おはようございます。
今日は、組合員3名を、無許可ビデオ撮影等を理由に解雇したことを不当労働行為とした初審命令が維持された事案を見てみましょう。
木村建設事件(中労委令和2年7月1日・労判1234号102頁)
【事案の概要】
本件は、組合員3名を、無許可ビデオ撮影等を理由に解雇したことを不当労働行為にあたるかが争われた事案である。
【労働委員会の判断】
不当労働行為にあたる
【命令のポイント】
1 組合は、基本的に、団体交渉を申し入れる際は、動画を撮影する方針で臨んでおり、これは言った言わないという争いになる事態を避けるとともに、組合員の行動に規制をかけるために組合の内部資料として撮影しているとされるものである。この方針の目的に一定の合理性がないとまではいえない。

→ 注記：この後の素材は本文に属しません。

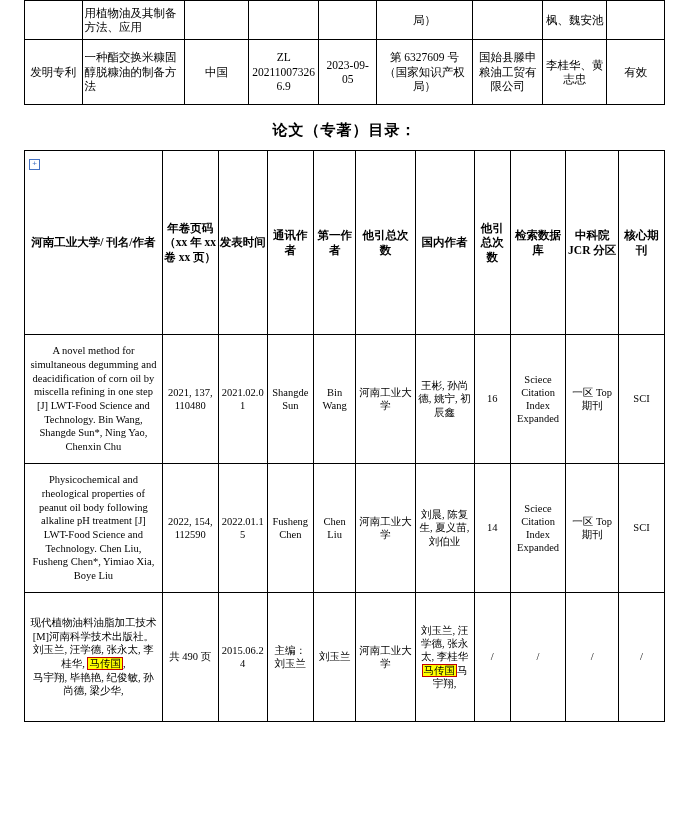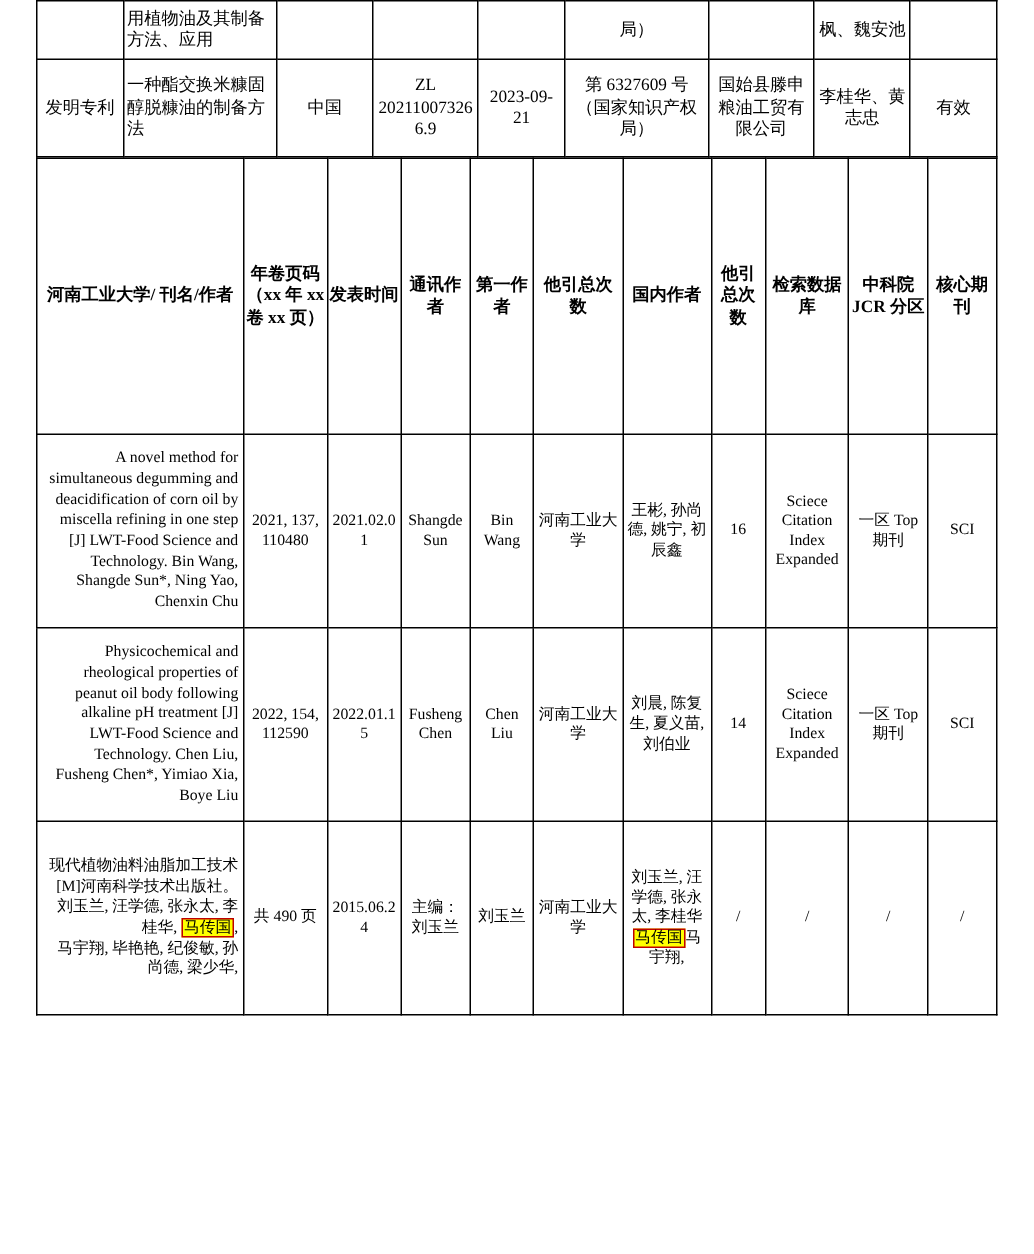--- a/index.html
+++ b/index.html
@@ -154,7 +154,7 @@
         <td class="cell-left">一种酯交换米糠固醇脱糠油的制备方法</td>
         <td>中国</td>
         <td>ZL 202110073266.9</td>
-        <td>2023-09-21</td>
+        <td>2023-09-05</td>
         <td>第 6327609 号（国家知识产权局）</td>
         <td>国始县滕申粮油工贸有限公司</td>
         <td>李桂华、黄志忠</td>

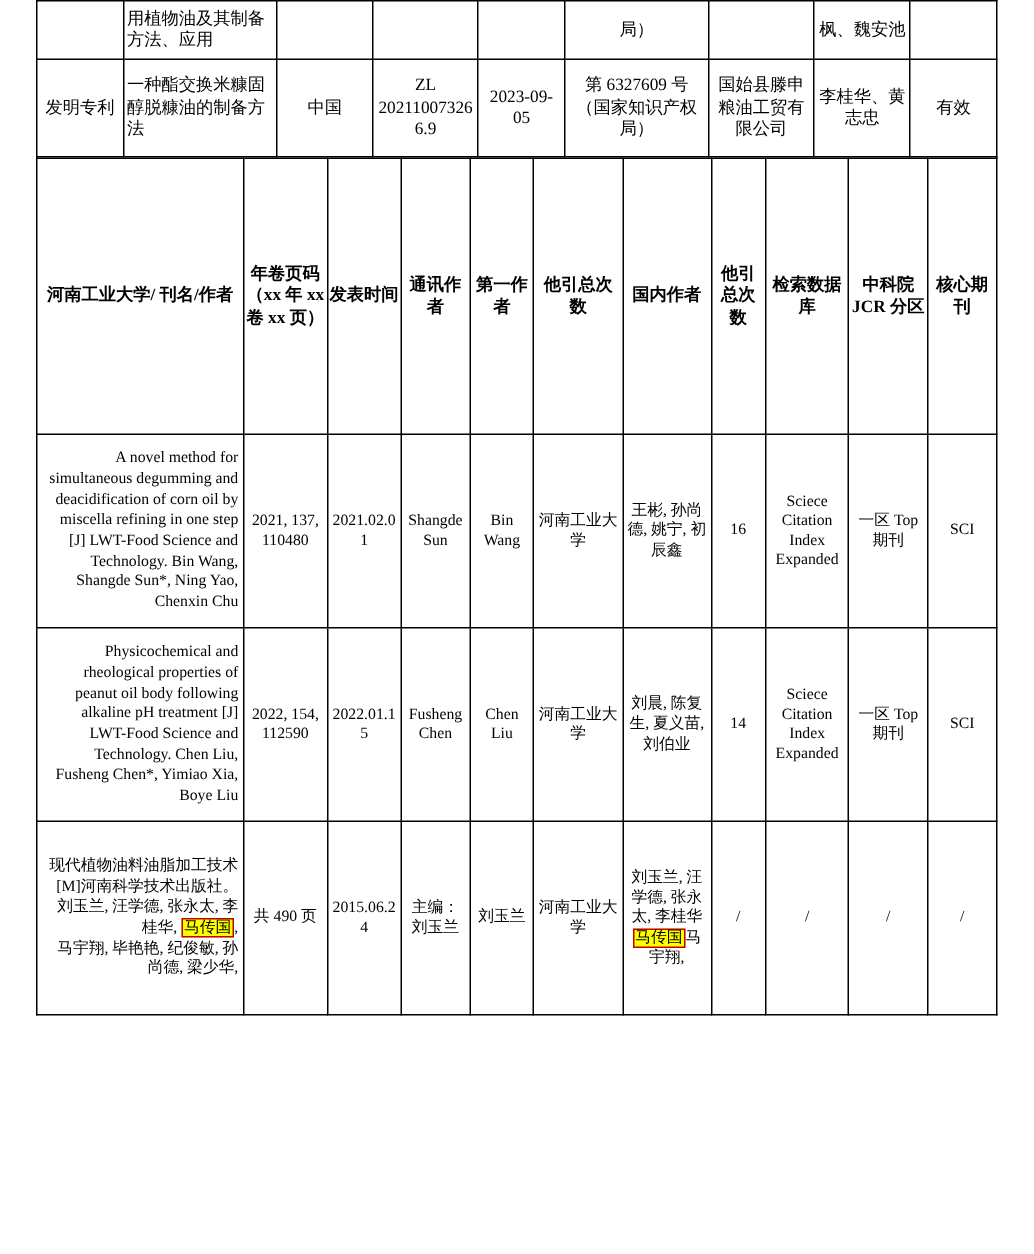--- a/index.html
+++ b/index.html
@@ -163,6 +163,10 @@
     </tbody>
   </table>
 
+  <div class="heading-wrap">
+    <div class="section-heading">论文（专著）目录：</div>
+    <div class="anchor-marker">+</div>
+  </div>
 
   <table class="papers-table">
     <colgroup>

2 7月30日付け申入れ後、会社による不当労働行為が度重なっており、組合員らは、更なる不当労働行為が更なる不当労働行為が行われる可能性のある状況において、これを警戒し、不当労働行為が行われた際の記録を残して自らの身を守ろうと考えて会話の秘密録音を行ったものであり、緊急避難的な対応としてやむを得ないものであったといえる。秘密録音は、会社の業務上の秘密を漏えいさせることを目的としたものではなく、実際に漏えいの事実はなく、そのおそれがあったともいえない。
ここまでこじれてしまうと日常業務もままならない状況ではないでしょうか。
動画撮影や秘密録音の問題に対する対処法は、個々の事案によって異なりますので、顧問弁護士に相談をしながら対応しましょう。